▶ **Saved entries**:
# # # # #
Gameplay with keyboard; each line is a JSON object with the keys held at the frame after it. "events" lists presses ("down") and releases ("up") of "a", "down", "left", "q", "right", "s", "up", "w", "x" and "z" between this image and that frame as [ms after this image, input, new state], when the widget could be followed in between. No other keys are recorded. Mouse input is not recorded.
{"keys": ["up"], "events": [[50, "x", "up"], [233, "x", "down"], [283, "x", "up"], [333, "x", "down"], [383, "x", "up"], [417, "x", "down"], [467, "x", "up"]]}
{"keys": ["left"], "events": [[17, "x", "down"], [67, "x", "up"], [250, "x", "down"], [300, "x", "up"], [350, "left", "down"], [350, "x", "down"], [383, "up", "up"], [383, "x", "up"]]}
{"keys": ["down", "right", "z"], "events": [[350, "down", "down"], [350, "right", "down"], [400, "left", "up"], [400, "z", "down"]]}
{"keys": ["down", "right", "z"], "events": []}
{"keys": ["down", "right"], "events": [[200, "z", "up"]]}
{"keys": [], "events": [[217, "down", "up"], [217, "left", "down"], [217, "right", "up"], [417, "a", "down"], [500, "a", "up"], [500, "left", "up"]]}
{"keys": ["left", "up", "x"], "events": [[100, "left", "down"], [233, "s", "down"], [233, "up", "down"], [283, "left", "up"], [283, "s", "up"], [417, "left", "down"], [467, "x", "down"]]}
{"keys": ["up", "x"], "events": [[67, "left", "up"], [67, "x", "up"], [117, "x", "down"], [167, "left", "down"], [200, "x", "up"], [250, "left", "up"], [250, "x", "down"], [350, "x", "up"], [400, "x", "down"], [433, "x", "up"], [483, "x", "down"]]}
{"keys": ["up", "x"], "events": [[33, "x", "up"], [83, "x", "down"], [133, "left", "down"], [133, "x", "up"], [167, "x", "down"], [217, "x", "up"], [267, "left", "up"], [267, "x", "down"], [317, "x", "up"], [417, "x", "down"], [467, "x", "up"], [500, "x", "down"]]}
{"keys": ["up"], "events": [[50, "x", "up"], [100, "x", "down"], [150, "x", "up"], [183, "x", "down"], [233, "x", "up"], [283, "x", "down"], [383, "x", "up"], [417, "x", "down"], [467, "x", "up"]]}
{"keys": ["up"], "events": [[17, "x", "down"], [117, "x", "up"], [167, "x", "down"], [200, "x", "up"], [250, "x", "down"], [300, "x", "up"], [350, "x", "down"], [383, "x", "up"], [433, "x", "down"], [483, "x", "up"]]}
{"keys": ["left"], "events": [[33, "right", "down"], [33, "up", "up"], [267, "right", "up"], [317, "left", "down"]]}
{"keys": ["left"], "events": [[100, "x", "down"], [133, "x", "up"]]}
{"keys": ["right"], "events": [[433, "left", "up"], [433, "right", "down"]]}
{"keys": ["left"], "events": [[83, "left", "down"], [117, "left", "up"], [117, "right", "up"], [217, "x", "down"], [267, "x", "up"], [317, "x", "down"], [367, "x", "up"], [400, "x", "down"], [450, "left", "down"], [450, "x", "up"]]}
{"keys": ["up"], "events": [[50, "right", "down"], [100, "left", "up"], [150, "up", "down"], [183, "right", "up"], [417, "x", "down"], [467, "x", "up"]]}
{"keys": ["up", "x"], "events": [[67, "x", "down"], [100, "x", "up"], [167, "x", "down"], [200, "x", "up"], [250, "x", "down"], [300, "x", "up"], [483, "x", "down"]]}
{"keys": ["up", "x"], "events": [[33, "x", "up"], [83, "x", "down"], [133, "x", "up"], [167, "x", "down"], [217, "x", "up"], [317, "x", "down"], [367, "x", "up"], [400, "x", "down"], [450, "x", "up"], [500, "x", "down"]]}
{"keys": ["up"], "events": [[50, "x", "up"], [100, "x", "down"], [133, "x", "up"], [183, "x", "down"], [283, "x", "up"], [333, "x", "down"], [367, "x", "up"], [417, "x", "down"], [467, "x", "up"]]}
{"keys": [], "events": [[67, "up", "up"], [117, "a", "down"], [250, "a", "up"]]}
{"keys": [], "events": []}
# # # # #
▶ **Work item**: The records above must be retyped in full, exactly as written.

▶ **Solution for this problem**:
Gameplay with keyboard; each line is a JSON object with the keys held at the frame after it. "events" lists presses ("down") and releases ("up") of "a", "down", "left", "q", "right", "s", "up", "w", "x" and "z" between this image and that frame as [ms after this image, input, new state], when the widget could be followed in between. No other keys are recorded. Mouse input is not recorded.
{"keys": ["up"], "events": [[50, "x", "up"], [233, "x", "down"], [283, "x", "up"], [333, "x", "down"], [383, "x", "up"], [417, "x", "down"], [467, "x", "up"]]}
{"keys": ["left"], "events": [[17, "x", "down"], [67, "x", "up"], [250, "x", "down"], [300, "x", "up"], [350, "left", "down"], [350, "x", "down"], [383, "up", "up"], [383, "x", "up"]]}
{"keys": ["down", "right", "z"], "events": [[350, "down", "down"], [350, "right", "down"], [400, "left", "up"], [400, "z", "down"]]}
{"keys": ["down", "right", "z"], "events": []}
{"keys": ["down", "right"], "events": [[200, "z", "up"]]}
{"keys": [], "events": [[217, "down", "up"], [217, "left", "down"], [217, "right", "up"], [417, "a", "down"], [500, "a", "up"], [500, "left", "up"]]}
{"keys": ["left", "up", "x"], "events": [[100, "left", "down"], [233, "s", "down"], [233, "up", "down"], [283, "left", "up"], [283, "s", "up"], [417, "left", "down"], [467, "x", "down"]]}
{"keys": ["up", "x"], "events": [[67, "left", "up"], [67, "x", "up"], [117, "x", "down"], [167, "left", "down"], [200, "x", "up"], [250, "left", "up"], [250, "x", "down"], [350, "x", "up"], [400, "x", "down"], [433, "x", "up"], [483, "x", "down"]]}
{"keys": ["up", "x"], "events": [[33, "x", "up"], [83, "x", "down"], [133, "left", "down"], [133, "x", "up"], [167, "x", "down"], [217, "x", "up"], [267, "left", "up"], [267, "x", "down"], [317, "x", "up"], [417, "x", "down"], [467, "x", "up"], [500, "x", "down"]]}
{"keys": ["up"], "events": [[50, "x", "up"], [100, "x", "down"], [150, "x", "up"], [183, "x", "down"], [233, "x", "up"], [283, "x", "down"], [383, "x", "up"], [417, "x", "down"], [467, "x", "up"]]}
{"keys": ["up"], "events": [[17, "x", "down"], [117, "x", "up"], [167, "x", "down"], [200, "x", "up"], [250, "x", "down"], [300, "x", "up"], [350, "x", "down"], [383, "x", "up"], [433, "x", "down"], [483, "x", "up"]]}
{"keys": ["left"], "events": [[33, "right", "down"], [33, "up", "up"], [267, "right", "up"], [317, "left", "down"]]}
{"keys": ["left"], "events": [[100, "x", "down"], [133, "x", "up"]]}
{"keys": ["right"], "events": [[433, "left", "up"], [433, "right", "down"]]}
{"keys": ["left"], "events": [[83, "left", "down"], [117, "left", "up"], [117, "right", "up"], [217, "x", "down"], [267, "x", "up"], [317, "x", "down"], [367, "x", "up"], [400, "x", "down"], [450, "left", "down"], [450, "x", "up"]]}
{"keys": ["up"], "events": [[50, "right", "down"], [100, "left", "up"], [150, "up", "down"], [183, "right", "up"], [417, "x", "down"], [467, "x", "up"]]}
{"keys": ["up", "x"], "events": [[67, "x", "down"], [100, "x", "up"], [167, "x", "down"], [200, "x", "up"], [250, "x", "down"], [300, "x", "up"], [483, "x", "down"]]}
{"keys": ["up", "x"], "events": [[33, "x", "up"], [83, "x", "down"], [133, "x", "up"], [167, "x", "down"], [217, "x", "up"], [317, "x", "down"], [367, "x", "up"], [400, "x", "down"], [450, "x", "up"], [500, "x", "down"]]}
{"keys": ["up"], "events": [[50, "x", "up"], [100, "x", "down"], [133, "x", "up"], [183, "x", "down"], [283, "x", "up"], [333, "x", "down"], [367, "x", "up"], [417, "x", "down"], [467, "x", "up"]]}
{"keys": [], "events": [[67, "up", "up"], [117, "a", "down"], [250, "a", "up"]]}
{"keys": [], "events": []}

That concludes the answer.